## 練習問題 1
下の嘘とニセ科学についての文章を読み、(a)〜(c)の内容が文章と合っているかどうかを「はい」か「いいえ」で答えてください。それぞれ、決め手となる文章の言葉をそのまま引用して添えてください。
(a) 筆者は、善悪の基準は社会の要請によって決められる相対的なものだと述べている。
(b) 筆者は、嘘が許されるべき特別な事情があるなら、その説明責任は批判する側が負うべきだと述べている。
(c) 筆者は、「相手を教条主義者と看做す」思考のクセはニセ科学を広めようとする人には見られないと述べている。
## 練習問題 2
下の嘘とニセ科学についての文章を、最後の一文のあとから続けて書いてください。

## 問題文

● ● ● ●

哲学的な話をすれば「嘘は悪か」なんて事は原理的に決められる筈が無い。善悪の基準は社会の要請によって決められる相対的なものですから。で、現代の我々が住む社会は「嘘は悪」というルールに基づいて運営されている、という事ですよね。
「許される嘘もある」などと滔々と述べる方もいらっしゃる様ですが、それこそ詭弁であって「嘘は悪」という原則があり、余程特別な事情がある場合に限り嘘が許容されるに過ぎない。ここはPoohさんのお書きの事とも繋がってくると思いますが、その「許容されるレベル」が曖昧であるという問題はあると思います。
ともあれ、その意味で「ニセ科学は嘘吐きであり、嘘は批判されるべき」という論理展開は社会原則として見る限り何の問題も無い。もし許されるべき特別な事情があるというのなら、その説明責任はニセ科学側が負うべきです。

何でこんな当たり前の事を延々と述べてきたかというと、「嘘は悪なのか?」なんて事を言い立てる背景には、どうも相手の事を「『悪だと教わったから悪なのだ』という考えに染まっている教条主義者」の様に看做したいのでは、という気がしているからです。なので「ちょっとは考えてるよ」と言いたかったのですね。
この「相手を教条主義者と看做す」という思考のクセは、批判批判だけでなくニセ科学を広めようとする人にも見られる事がありますが、いずれにしても、既存の権威を低く見せる事によって自説の説得力を増し、それと同時にプライドも満足させられるという、一粒で二度おいしい考え方です。

● ● ● ●

保存データ:
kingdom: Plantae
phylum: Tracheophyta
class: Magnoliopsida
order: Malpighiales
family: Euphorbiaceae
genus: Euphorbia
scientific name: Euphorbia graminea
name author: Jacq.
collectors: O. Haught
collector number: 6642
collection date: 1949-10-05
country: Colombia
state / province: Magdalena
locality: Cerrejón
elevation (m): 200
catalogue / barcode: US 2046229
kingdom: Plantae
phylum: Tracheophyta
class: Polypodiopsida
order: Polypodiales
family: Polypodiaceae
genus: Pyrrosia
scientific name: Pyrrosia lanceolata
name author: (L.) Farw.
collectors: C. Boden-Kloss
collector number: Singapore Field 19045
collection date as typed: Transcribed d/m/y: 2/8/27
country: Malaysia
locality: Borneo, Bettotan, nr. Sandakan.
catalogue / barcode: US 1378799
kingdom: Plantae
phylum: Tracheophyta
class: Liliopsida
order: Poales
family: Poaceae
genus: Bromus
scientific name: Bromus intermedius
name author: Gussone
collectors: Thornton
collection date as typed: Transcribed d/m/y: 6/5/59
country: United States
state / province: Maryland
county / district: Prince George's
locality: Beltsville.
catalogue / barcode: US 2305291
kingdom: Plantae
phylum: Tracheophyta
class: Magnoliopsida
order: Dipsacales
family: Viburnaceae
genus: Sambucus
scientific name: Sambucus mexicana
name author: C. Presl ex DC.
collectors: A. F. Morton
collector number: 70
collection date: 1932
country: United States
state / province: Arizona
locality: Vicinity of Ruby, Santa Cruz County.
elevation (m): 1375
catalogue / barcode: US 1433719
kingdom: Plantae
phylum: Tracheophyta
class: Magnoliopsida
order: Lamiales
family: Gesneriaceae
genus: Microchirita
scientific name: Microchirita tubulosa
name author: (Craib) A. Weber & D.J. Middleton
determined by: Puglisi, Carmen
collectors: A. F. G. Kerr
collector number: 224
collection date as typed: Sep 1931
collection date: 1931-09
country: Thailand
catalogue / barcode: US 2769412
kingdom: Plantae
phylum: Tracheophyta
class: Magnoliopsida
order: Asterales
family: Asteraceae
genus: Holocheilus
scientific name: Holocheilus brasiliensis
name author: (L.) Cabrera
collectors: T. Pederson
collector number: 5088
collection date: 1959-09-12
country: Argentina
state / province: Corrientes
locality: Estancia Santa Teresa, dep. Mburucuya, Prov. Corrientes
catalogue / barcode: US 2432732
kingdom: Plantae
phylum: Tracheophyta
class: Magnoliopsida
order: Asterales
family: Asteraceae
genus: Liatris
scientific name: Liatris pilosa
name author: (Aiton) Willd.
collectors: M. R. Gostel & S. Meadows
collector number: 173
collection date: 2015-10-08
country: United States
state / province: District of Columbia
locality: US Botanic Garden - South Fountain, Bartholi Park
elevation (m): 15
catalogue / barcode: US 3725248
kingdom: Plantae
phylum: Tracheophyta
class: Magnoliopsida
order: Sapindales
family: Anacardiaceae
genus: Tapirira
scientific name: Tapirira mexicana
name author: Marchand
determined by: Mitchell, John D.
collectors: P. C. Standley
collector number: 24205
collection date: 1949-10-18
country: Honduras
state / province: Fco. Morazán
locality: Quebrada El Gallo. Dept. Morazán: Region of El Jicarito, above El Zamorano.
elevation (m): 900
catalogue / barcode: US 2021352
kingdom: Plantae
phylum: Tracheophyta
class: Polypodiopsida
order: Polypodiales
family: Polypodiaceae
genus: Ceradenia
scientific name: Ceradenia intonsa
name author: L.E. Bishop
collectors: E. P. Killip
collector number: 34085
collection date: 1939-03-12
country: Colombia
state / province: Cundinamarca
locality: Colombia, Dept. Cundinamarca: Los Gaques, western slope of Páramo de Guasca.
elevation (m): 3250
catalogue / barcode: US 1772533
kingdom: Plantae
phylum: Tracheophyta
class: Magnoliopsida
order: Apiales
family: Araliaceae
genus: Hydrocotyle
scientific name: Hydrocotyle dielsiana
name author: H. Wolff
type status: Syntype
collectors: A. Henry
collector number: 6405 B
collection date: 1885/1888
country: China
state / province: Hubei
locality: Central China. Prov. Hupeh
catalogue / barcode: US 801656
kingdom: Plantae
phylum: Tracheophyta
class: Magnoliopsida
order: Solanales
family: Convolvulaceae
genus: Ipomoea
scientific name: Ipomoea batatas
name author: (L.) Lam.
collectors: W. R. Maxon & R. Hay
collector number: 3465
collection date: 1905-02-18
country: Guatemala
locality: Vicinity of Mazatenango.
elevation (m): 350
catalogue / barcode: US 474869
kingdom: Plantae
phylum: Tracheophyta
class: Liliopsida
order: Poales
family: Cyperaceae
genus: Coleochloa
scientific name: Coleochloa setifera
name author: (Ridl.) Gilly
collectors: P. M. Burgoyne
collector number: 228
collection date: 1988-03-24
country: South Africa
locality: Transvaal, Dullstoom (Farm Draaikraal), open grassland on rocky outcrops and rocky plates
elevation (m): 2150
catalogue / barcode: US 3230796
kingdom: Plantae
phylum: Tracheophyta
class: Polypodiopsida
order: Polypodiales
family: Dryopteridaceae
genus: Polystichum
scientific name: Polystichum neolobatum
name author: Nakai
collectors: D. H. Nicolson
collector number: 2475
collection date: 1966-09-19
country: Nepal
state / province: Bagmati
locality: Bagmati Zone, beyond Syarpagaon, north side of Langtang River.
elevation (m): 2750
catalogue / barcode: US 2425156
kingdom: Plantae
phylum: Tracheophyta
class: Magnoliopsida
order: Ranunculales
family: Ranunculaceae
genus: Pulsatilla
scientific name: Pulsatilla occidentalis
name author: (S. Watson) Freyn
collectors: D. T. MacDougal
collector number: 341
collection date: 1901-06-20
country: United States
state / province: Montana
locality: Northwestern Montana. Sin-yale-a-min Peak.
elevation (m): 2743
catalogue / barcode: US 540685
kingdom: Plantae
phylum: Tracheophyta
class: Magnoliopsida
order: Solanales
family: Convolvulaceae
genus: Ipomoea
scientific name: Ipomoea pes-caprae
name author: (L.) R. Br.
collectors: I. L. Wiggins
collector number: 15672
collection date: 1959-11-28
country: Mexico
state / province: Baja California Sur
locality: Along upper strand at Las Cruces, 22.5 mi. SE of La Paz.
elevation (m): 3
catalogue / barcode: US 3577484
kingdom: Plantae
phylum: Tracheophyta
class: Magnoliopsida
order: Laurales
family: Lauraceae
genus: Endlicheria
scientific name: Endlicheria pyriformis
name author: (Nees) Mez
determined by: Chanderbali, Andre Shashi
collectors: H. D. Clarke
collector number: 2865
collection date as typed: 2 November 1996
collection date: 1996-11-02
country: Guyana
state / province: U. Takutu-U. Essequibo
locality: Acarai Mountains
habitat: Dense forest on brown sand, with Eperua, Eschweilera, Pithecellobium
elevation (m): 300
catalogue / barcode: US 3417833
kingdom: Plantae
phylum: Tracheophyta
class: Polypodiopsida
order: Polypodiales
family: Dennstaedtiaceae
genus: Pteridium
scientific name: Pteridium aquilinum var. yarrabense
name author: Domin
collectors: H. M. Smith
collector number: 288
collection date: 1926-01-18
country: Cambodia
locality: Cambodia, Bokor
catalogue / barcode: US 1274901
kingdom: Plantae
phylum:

● ● ● ●

## 最終的な答え 1
(a) はい。「善悪の基準は社会の要請によって決められる相対的なものですから」
(b) いいえ。「その説明責任はニセ科学側が負うべきです」
(c) いいえ。「批判批判だけでなくニセ科学を広めようとする人にも見られる事があります」

## 最終的な答え 2
ですので、幾ら「違う」と説明しても、なかなか届かない。そこには田部勝也さんの仰る様な「感情の問題」も深く絡んでいるのだと思います。

勿論Poohさんの仰る様に「議論のレイヤーの混同」というのは現象として観測される訳ですが、どうもその中には「真の混同」「感情に基づく意図的な混同」「感情に基づく無意識の混同」などが混在している様にも感じています。

なので結局「真っ当な理屈が通じるとは限らないよなぁ」とか「真っ当な理屈が通じる人だけ相手にしてればいいのかなぁ」とかの、時々思い返しては悩むテーマに戻ってきてしまうのですけれども。
by PseuDoctor (2009-02-14 12:53) 

pooh

> PseuDoctorさん

「嘘はいけない」と云うシンプルな云い方には、もちろんいろんな水準からの解釈のしかた、理解のしかたがあって。で、どの水準でも議論はなしうるわけですよね。
で、ぼくたちが端的に「嘘はいけない」と云うとき、それはおおむね一番下のレイヤー、通常の社会生活で共有されている常識レヴェルでの意味になる。そこから出発してメタな次元の議論になることはもちろんありますし、そう云う議論が一概に無益と云うことでももちろんないんですが、下のレイヤーへの目配りを放棄してそこだけで議論をされても、それはこちらの立ち位置からは「空論」になる。
空論がわるい、とも思いませんが(楽しいですしね)、とりあえずその時点で「目的が違う」。目的が違う以上、ひとの議論の目的を歪める動機が問われる、みたいな話にもなってきます。

> 相手を教条主義者と看做す

ここまで云うとなんなんですが、たいていの場合「相手が教条主義にしか見えない程度でしかまじめに議論の主題について考えていない、ちゃんと目配りをしていない」だけのようにも思います。

> 「真っ当な理屈が通じる人だけ相手にしてればいいのかなぁ」

少なくともぼくの場合、そのスタンスでは自分の動機を満たせないので、あれこれ考えたりすることにはなるんですけどね。でも、おのれの力量を過信することだけはさすがにできないので、まぁ、手の届くところまで、と云うことになるんですが。
by pooh (2009-02-14 19:29) 

田部勝也

>poohさん「誤貴族、と云うよりは、ぼくにはやっぱり理解のレイヤーの混同に思えます」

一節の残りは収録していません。